Monitor the following Cassandra metrics for troubleshooting and fault prevention:

Metric Details Threshold Additional information
SSTable count The nodetool cfstat command provides the SSTable countThe ./nodetool cfstats | grep "SSTable count" | awk '{print $3}' | sort -n provides the SSTable sorted count Less than 30
Partition size The nodetool tablehistograms setting provides the partition sizes. 2GB is the maximum value. However, any approximate value close indicates an issue. Less than 10MB The SizeTieredCompactionStrategy strategy must come with at least 50% free disk space to allow C* to write data during compaction. You can use the LeveledCompactionStrategy only if 90% of requests are read.

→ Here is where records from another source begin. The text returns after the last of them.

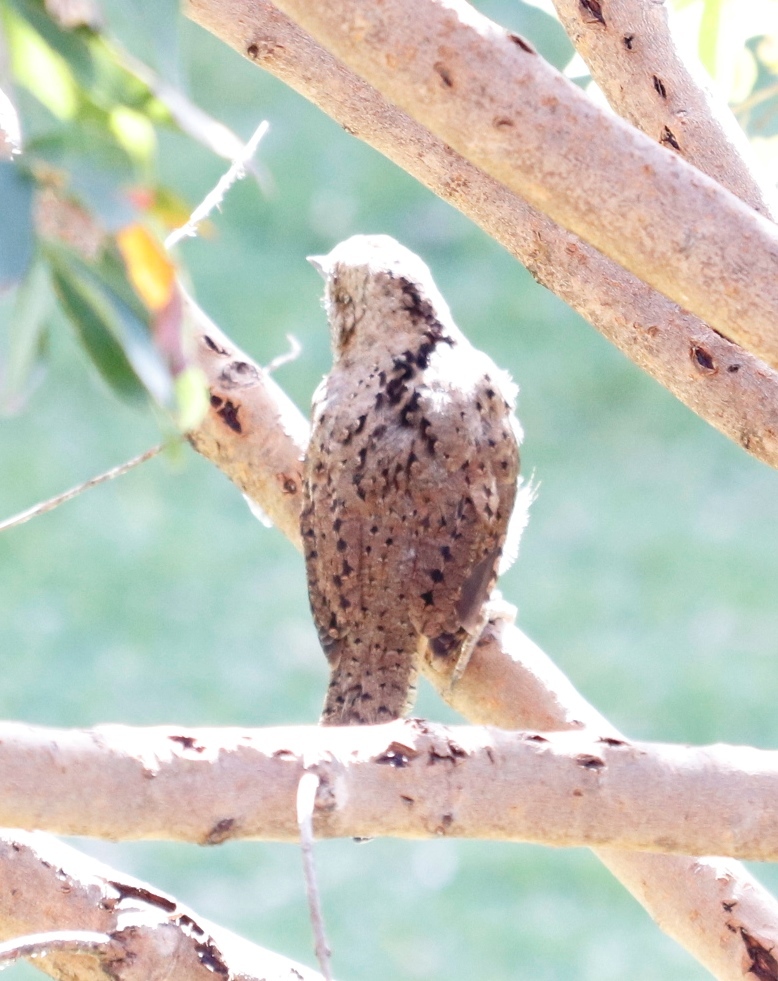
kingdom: Animalia
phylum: Chordata
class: Aves
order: Piciformes
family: Picidae
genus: Jynx
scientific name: Jynx ruficollis
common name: Red-throated wryneck
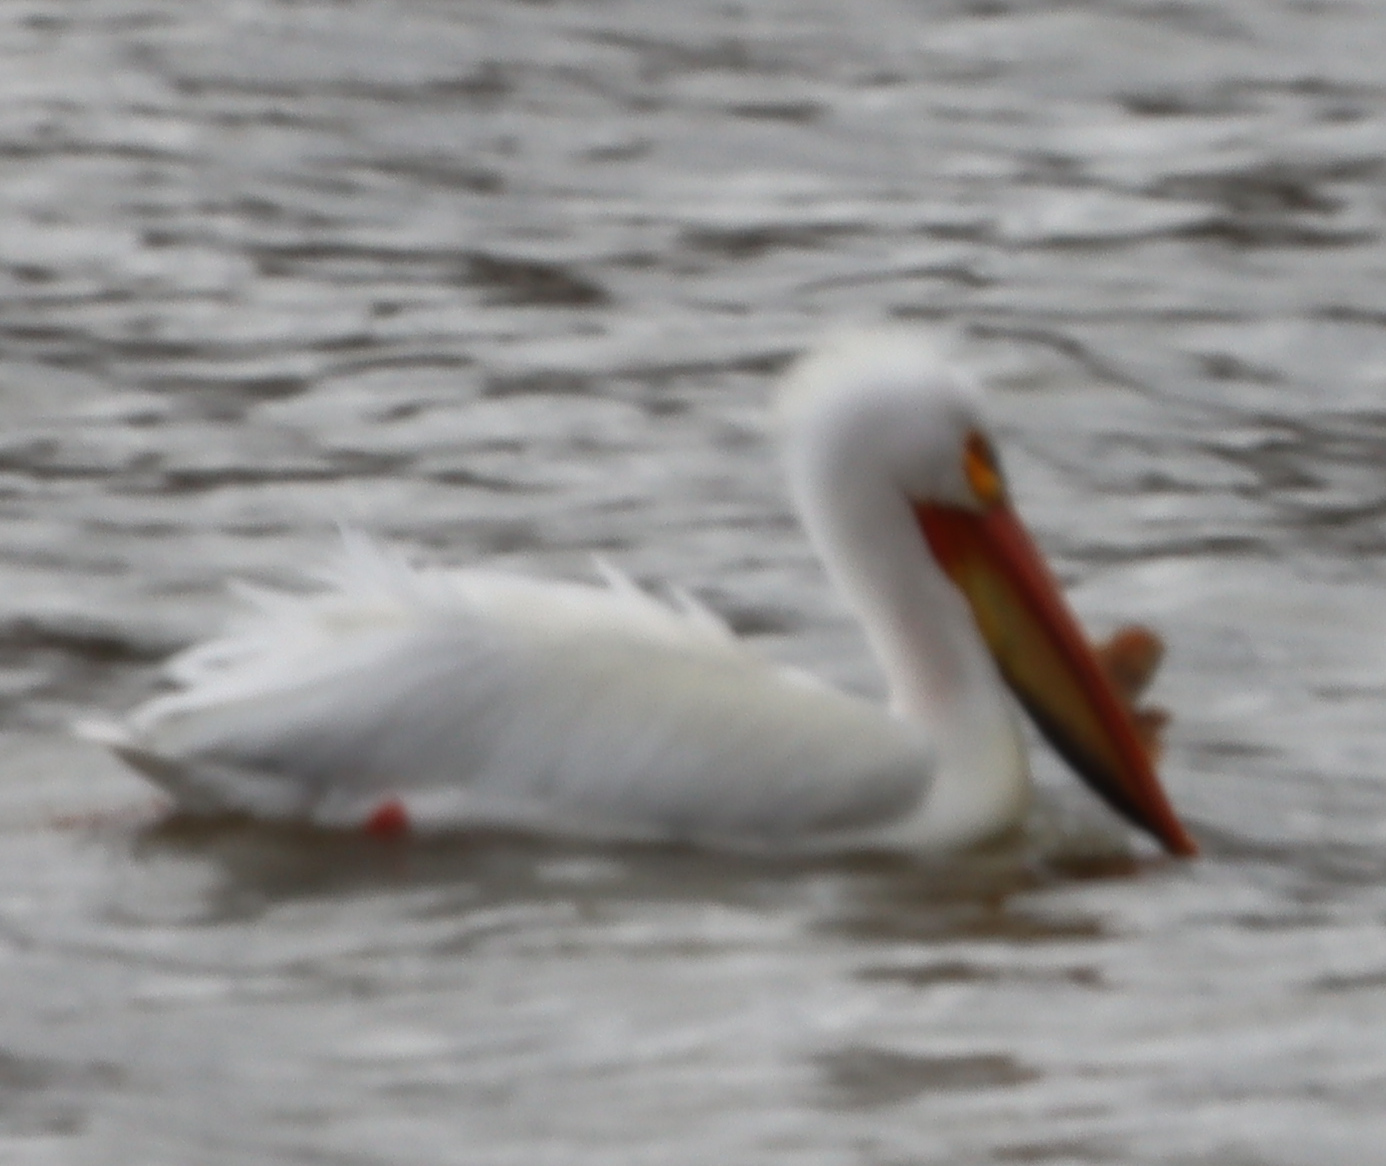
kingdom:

Nodetool tpstats This setting provides details for dropped mutations or messages that were not saved to disk yet but are stored in memory. 50 mutations or messages. If the data is prevented from being saved after the nodetool flush command, there is an issue with the data model.  

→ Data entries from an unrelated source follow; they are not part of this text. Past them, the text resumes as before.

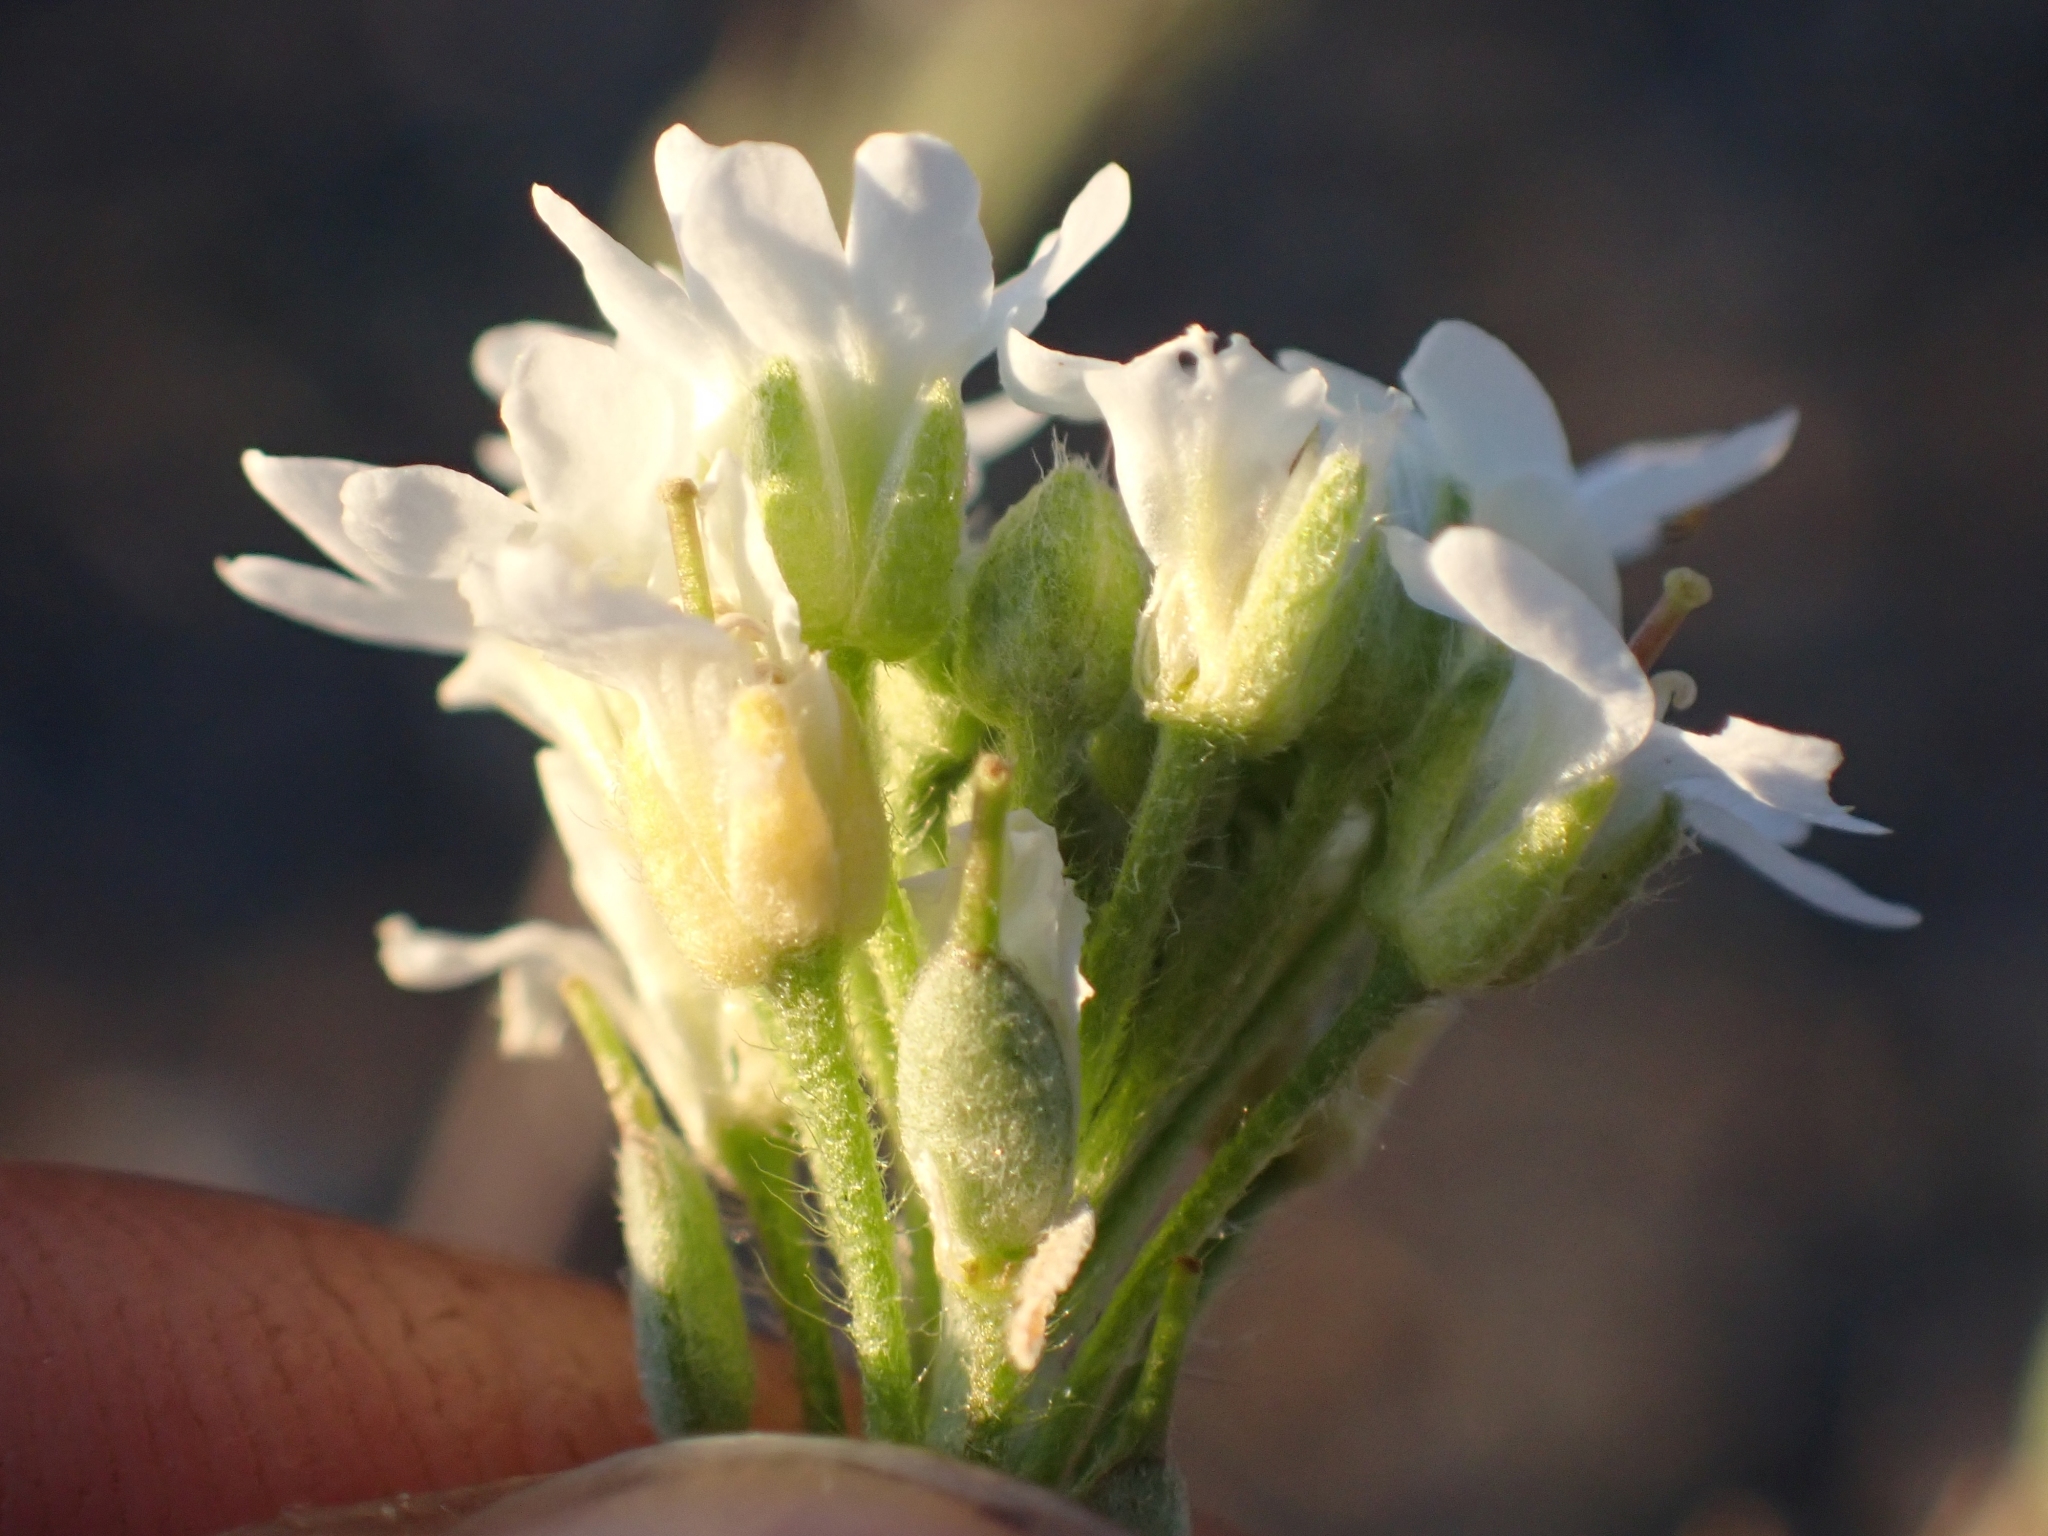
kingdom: Plantae
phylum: Tracheophyta
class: Magnoliopsida
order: Brassicales
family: Brassicaceae
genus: Berteroa
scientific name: Berteroa incana
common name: Hoary alison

Node status Run the nodetool status command to check the cluster status.  
Compaction rate Saves the data from memtable to sstables. The default value is 16 MB/sec  

Useful commands

The following is a list of the most useful Cassandra commands that are helpful in maintaining the good health of the cluster:
nodetool flush
Writes data from memtables to SSTables in the file system. Run this command if the nodetool tpstats command returned a high count of thread pools.
nodetool cleanup
Removes unwanted data, that is, the data that us no longer owned by node. Run this command after a new node joins the cluster and after data redistribution.
nodetool repair
Repairs one or more nodes in a cluster and provides options for restricting repair to a set of nodes. The following additional repair modes are available with the nodetool repair command:
  • incremental – Separates fixed data from to be fixed data. Examines all sstables but repairs only damaged ones.
  • full – Examines and repairs all sstables. Irrespective of an SSTable being damaged or not.
  • seq – Sequential repair. Puts less load on the cluster during repair and takes more time.
  • par – Parallel repair. Puts more load on the cluster during repair and takes less time.
nodetool bootstrap
Checks the status of addition of a new node to the cluster. Run the nodetool cleanup on each of already existing nodes to remove unwanted data in them. Also in cassandra.yaml file, set the autobootstrap setting to false to prevent automatic token transfer as soon as you add a node. To start the transfer manually, run the nodetool bootstrap resume command.